=== Requirement ===
Transcribe the entries below exactly.

Stored data:
⁂
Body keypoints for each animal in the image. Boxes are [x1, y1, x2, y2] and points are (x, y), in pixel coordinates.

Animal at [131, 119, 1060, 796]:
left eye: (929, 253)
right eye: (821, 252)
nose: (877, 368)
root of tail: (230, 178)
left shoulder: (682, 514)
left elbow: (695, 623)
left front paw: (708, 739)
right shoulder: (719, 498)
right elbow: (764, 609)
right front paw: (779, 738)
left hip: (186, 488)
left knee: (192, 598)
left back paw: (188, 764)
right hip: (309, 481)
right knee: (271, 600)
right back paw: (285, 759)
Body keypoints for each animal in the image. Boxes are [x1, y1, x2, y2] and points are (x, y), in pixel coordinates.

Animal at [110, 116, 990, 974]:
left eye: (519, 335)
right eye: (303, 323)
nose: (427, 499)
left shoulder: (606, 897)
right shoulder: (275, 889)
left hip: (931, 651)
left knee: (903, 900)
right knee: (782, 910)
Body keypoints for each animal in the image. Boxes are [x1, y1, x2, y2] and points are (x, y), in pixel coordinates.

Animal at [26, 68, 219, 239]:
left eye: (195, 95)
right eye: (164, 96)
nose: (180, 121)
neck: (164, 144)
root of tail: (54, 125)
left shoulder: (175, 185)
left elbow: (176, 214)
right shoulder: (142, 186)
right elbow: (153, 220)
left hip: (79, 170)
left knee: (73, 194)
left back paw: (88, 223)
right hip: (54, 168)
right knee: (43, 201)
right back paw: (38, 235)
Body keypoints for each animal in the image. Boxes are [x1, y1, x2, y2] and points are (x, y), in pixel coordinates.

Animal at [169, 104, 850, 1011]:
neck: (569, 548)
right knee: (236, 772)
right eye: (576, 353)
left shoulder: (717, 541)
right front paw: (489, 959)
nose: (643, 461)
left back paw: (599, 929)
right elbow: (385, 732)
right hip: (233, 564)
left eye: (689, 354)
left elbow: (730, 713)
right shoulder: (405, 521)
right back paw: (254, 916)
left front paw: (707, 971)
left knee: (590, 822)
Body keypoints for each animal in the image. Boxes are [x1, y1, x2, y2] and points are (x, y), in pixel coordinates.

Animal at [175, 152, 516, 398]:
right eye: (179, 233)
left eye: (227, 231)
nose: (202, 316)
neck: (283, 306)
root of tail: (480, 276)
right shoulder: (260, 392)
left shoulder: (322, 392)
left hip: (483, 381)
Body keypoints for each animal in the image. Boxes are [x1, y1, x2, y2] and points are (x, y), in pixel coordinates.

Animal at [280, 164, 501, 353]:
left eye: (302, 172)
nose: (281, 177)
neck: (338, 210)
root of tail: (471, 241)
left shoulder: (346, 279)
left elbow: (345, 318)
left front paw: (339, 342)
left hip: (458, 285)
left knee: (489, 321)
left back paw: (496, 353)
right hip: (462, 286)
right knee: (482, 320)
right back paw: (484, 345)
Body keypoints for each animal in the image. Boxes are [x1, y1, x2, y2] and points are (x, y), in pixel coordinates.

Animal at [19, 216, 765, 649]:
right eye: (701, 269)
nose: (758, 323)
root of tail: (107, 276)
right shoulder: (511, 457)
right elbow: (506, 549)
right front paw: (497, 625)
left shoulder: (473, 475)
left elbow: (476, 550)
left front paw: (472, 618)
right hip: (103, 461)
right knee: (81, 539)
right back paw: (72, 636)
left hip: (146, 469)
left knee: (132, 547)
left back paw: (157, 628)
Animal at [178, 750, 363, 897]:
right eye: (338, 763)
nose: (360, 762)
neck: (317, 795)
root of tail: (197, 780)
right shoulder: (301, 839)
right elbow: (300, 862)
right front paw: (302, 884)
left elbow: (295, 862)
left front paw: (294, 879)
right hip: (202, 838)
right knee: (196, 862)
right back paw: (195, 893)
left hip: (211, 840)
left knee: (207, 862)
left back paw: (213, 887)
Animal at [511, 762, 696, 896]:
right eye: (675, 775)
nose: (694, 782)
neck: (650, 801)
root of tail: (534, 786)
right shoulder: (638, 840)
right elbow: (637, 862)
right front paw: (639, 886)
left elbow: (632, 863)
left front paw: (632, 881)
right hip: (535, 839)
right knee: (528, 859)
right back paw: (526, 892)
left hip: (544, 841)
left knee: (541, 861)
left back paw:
⁂
=== The answer ===
Body keypoints for each animal in the image. Boxes are [x1, y1, x2, y2] and points are (x, y), in pixel coordinates.

Animal at [131, 119, 1060, 796]:
left eye: (929, 253)
right eye: (821, 252)
nose: (877, 368)
root of tail: (230, 178)
left shoulder: (682, 514)
left elbow: (695, 623)
left front paw: (708, 739)
right shoulder: (719, 498)
right elbow: (764, 609)
right front paw: (779, 738)
left hip: (186, 488)
left knee: (192, 598)
left back paw: (188, 764)
right hip: (309, 481)
right knee: (271, 600)
right back paw: (285, 759)
Body keypoints for each animal in the image. Boxes are [x1, y1, x2, y2] and points are (x, y), in pixel coordinates.

Animal at [110, 116, 990, 974]:
left eye: (519, 335)
right eye: (303, 323)
nose: (427, 499)
left shoulder: (606, 897)
right shoulder: (275, 889)
left hip: (931, 651)
left knee: (903, 900)
right knee: (782, 910)
Body keypoints for each animal in the image. Boxes are [x1, y1, x2, y2] and points are (x, y), in pixel coordinates.

Animal at [26, 68, 219, 239]:
left eye: (195, 95)
right eye: (164, 96)
nose: (180, 121)
neck: (164, 144)
root of tail: (54, 125)
left shoulder: (175, 185)
left elbow: (176, 214)
right shoulder: (142, 186)
right elbow: (153, 220)
left hip: (79, 170)
left knee: (73, 194)
left back paw: (88, 223)
right hip: (54, 168)
right knee: (43, 201)
right back paw: (38, 235)
Body keypoints for each animal in the image. Boxes are [x1, y1, x2, y2] and points are (x, y), in pixel coordinates.

Animal at [169, 104, 850, 1011]:
neck: (569, 548)
right knee: (236, 772)
right eye: (576, 353)
left shoulder: (717, 541)
right front paw: (489, 959)
nose: (643, 461)
left back paw: (599, 929)
right elbow: (385, 732)
right hip: (233, 564)
left eye: (689, 354)
left elbow: (730, 713)
right shoulder: (405, 521)
right back paw: (254, 916)
left front paw: (707, 971)
left knee: (590, 822)
Body keypoints for each animal in the image. Boxes are [x1, y1, x2, y2] and points are (x, y), in pixel coordinates.

Animal at [175, 152, 516, 398]:
right eye: (179, 233)
left eye: (227, 231)
nose: (202, 316)
neck: (283, 306)
root of tail: (480, 276)
right shoulder: (260, 392)
left shoulder: (322, 392)
left hip: (483, 381)
Body keypoints for each animal in the image. Boxes are [x1, y1, x2, y2] and points are (x, y), in pixel coordinates.

Animal at [280, 164, 501, 353]:
left eye: (302, 172)
nose: (281, 177)
neck: (338, 210)
root of tail: (471, 241)
left shoulder: (346, 279)
left elbow: (345, 318)
left front paw: (339, 342)
left hip: (458, 285)
left knee: (489, 321)
left back paw: (496, 353)
right hip: (462, 286)
right knee: (482, 320)
right back paw: (484, 345)
Body keypoints for each animal in the image. Boxes are [x1, y1, x2, y2] and points are (x, y), in pixel coordinates.

Animal at [19, 216, 765, 649]:
right eye: (701, 269)
nose: (758, 323)
root of tail: (107, 276)
right shoulder: (511, 457)
right elbow: (506, 549)
right front paw: (497, 625)
left shoulder: (473, 475)
left elbow: (476, 550)
left front paw: (472, 618)
right hip: (103, 461)
right knee: (81, 539)
right back paw: (72, 636)
left hip: (146, 469)
left knee: (132, 547)
left back paw: (157, 628)
Animal at [178, 750, 363, 897]:
right eye: (338, 763)
nose: (360, 762)
neck: (317, 795)
root of tail: (197, 780)
right shoulder: (301, 839)
right elbow: (300, 862)
right front paw: (302, 884)
left elbow: (295, 862)
left front paw: (294, 879)
right hip: (202, 838)
right knee: (196, 862)
right back paw: (195, 893)
left hip: (211, 840)
left knee: (207, 862)
left back paw: (213, 887)
Animal at [511, 762, 696, 896]:
right eye: (675, 775)
nose: (694, 782)
neck: (650, 801)
root of tail: (534, 786)
right shoulder: (638, 840)
right elbow: (637, 862)
right front paw: (639, 886)
left elbow: (632, 863)
left front paw: (632, 881)
right hip: (535, 839)
right knee: (528, 859)
right back paw: (526, 892)
left hip: (544, 841)
left knee: (541, 861)
left back paw:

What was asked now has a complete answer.